Je m’amusais à regarder les carafes que les gamins mettaient dans la
Vivonne pour prendre les petits poissons, et qui, remplies par la
rivière, où elles sont à leur tour encloses, à la fois «contenant» aux
flancs transparents comme une eau durcie, et «contenu» plongé dans un
plus grand contenant de cristal liquide et courant, évoquaient l’image
de la fraîcheur d’une façon plus délicieuse et plus irritante qu’elles
n’eussent fait sur une table servie, en ne la montrant qu’en fuite
dans cette allitération perpétuelle entre l’eau sans consistance où
les mains ne pouvaient la capter et le verre sans fluidité où le
palais ne pourrait en jouir. Je me promettais de venir là plus tard
avec des lignes; j’obtenais qu’on tirât un peu de pain des provisions
du goûter; j’en jetais dans la Vivonne des boulettes qui semblaient
suffire pour y provoquer un phénomène de sursaturation, car l’eau se
solidifiait aussitôt autour d’elles en grappes ovoïdes de têtards
inanitiés qu’elle tenait sans doute jusque-là en dissolution,
invisibles, tout près d’être en voie de cristallisation.

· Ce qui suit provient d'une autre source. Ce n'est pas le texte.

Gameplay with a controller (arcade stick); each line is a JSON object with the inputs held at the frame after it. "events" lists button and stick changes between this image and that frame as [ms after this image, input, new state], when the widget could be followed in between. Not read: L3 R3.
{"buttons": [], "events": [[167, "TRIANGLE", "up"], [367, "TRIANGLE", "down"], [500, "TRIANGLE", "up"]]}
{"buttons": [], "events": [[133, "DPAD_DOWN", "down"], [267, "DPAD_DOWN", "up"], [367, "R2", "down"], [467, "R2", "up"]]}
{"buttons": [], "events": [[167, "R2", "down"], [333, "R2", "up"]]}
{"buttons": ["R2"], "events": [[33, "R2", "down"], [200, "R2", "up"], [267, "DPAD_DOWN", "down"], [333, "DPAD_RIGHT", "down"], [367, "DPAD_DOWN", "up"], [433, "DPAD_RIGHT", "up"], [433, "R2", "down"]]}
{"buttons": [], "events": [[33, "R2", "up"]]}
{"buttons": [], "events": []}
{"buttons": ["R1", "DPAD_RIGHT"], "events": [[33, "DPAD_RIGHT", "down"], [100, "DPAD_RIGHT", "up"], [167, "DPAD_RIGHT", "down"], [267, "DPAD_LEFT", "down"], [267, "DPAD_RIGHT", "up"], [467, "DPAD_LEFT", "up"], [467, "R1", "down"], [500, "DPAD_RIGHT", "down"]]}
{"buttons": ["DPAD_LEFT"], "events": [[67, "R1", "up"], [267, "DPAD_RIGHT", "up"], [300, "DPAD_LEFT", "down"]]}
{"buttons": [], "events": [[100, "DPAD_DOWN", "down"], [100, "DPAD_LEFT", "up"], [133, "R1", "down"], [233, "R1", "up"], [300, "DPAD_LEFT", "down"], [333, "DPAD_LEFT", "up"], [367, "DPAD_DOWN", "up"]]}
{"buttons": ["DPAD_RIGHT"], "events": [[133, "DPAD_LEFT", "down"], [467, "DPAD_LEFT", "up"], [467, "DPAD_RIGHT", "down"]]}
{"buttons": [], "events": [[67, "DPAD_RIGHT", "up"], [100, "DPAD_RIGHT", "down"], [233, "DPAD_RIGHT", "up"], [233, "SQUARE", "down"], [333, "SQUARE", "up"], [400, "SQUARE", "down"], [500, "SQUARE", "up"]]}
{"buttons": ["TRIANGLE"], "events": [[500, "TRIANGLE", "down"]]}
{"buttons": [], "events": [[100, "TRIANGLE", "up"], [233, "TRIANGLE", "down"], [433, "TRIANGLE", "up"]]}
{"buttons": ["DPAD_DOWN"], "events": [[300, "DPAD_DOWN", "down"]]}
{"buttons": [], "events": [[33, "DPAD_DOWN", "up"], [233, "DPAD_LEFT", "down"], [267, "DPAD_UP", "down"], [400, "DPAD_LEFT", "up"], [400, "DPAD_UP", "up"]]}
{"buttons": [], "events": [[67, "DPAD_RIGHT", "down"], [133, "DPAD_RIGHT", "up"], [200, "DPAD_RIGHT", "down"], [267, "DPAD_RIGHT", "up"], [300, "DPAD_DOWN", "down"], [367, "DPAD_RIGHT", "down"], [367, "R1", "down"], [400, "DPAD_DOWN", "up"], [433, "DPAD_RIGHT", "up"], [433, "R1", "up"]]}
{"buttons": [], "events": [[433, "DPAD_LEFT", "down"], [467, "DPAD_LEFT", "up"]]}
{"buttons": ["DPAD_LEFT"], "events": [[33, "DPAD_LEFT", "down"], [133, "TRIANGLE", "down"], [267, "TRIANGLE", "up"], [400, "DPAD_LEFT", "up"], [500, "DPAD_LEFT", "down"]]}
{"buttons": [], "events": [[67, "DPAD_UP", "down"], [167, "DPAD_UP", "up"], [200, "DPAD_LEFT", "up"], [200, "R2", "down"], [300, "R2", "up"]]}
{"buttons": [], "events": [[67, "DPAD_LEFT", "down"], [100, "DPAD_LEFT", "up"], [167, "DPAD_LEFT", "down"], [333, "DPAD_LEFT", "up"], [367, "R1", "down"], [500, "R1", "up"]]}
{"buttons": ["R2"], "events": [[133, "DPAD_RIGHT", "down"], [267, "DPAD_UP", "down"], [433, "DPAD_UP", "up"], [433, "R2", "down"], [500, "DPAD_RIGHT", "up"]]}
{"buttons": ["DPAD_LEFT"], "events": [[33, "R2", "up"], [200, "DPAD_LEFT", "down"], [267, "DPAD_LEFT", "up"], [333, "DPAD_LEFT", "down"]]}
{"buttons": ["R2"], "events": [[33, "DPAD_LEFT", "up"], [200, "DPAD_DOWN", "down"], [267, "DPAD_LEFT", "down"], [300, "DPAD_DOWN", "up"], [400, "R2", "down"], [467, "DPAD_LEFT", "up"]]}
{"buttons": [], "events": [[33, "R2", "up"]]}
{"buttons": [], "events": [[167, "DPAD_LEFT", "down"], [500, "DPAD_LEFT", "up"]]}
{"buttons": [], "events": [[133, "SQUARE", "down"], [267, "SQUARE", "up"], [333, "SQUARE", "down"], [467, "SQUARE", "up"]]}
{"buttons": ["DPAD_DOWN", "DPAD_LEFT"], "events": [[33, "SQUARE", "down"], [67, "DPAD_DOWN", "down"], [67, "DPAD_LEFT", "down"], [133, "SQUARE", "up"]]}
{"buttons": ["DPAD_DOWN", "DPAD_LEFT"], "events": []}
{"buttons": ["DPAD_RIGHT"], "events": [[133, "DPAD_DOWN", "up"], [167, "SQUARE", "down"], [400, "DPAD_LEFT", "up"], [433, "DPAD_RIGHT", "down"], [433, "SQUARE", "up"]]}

Bientôt le cours de la Vivonne s’obstrue de plantes d’eau. Il y en a
d’abord d’isolées comme tel nénufar à qui le courant au travers duquel
il était placé d’une façon malheureuse laissait si peu de repos que
comme un bac actionné mécaniquement il n’abordait une rive que pour
retourner à celle d’où il était venu, refaisant éternellement la
double traversée. Poussé vers la rive, son pédoncule se dépliait,
s’allongeait, filait, atteignait l’extrême limite de sa tension
jusqu’au bord où le courant le reprenait, le vert cordage se repliait
sur lui-même et ramenait la pauvre plante à ce qu’on peut d’autant
mieux appeler son point de départ qu’elle n’y restait pas une seconde
sans en repartir par une répétition de la même manœuvre. Je la
retrouvais de promenade en promenade, toujours dans la même situation,
faisant penser à certains neurasthéniques au nombre desquels mon
grand-père comptait ma tante Léonie, qui nous offrent sans changement
au cours des années le spectacle des habitudes bizarres qu’ils se
croient chaque fois à la veille de secouer et qu’ils gardent toujours;
pris dans l’engrenage de leurs malaises et de leurs manies, les
efforts dans lesquels ils se débattent inutilement pour en sortir ne
font qu’assurer le fonctionnement et faire jouer le déclic de leur
diététique étrange, inéluctable et funeste. Tel était ce nénufar,
pareil aussi à quelqu’un de ces malheureux dont le tourment singulier,
qui se répète indéfiniment durant l’éternité, excitait la curiosité de
Dante et dont il se serait fait raconter plus longuement les
particularités et la cause par le supplicié lui-même, si Virgile,
s’éloignant à grands pas, ne l’avait forcé à le rattraper au plus
vite, comme moi mes parents.
Mais plus loin le courant se ralentit, il traverse une propriété dont
l’accès était ouvert au public par celui à qui elle appartenait et qui
s’y était complu à des travaux d’horticulture aquatique, faisant
fleurir, dans les petits étangs que forme la Vivonne, de véritables
jardins de nymphéas. Comme les rives étaient à cet endroit très
boisées, les grandes ombres des arbres donnaient à l’eau un fond qui
était habituellement d’un vert sombre mais que parfois, quand nous
rentrions par certains soirs rassérénés d’après-midi orageux, j’ai vu
d’un bleu clair et cru, tirant sur le violet, d’apparence cloisonnée
et de goût japonais. Çà et là, à la surface, rougissait comme une
fraise une fleur de nymphéa au cœur écarlate, blanc sur les bords.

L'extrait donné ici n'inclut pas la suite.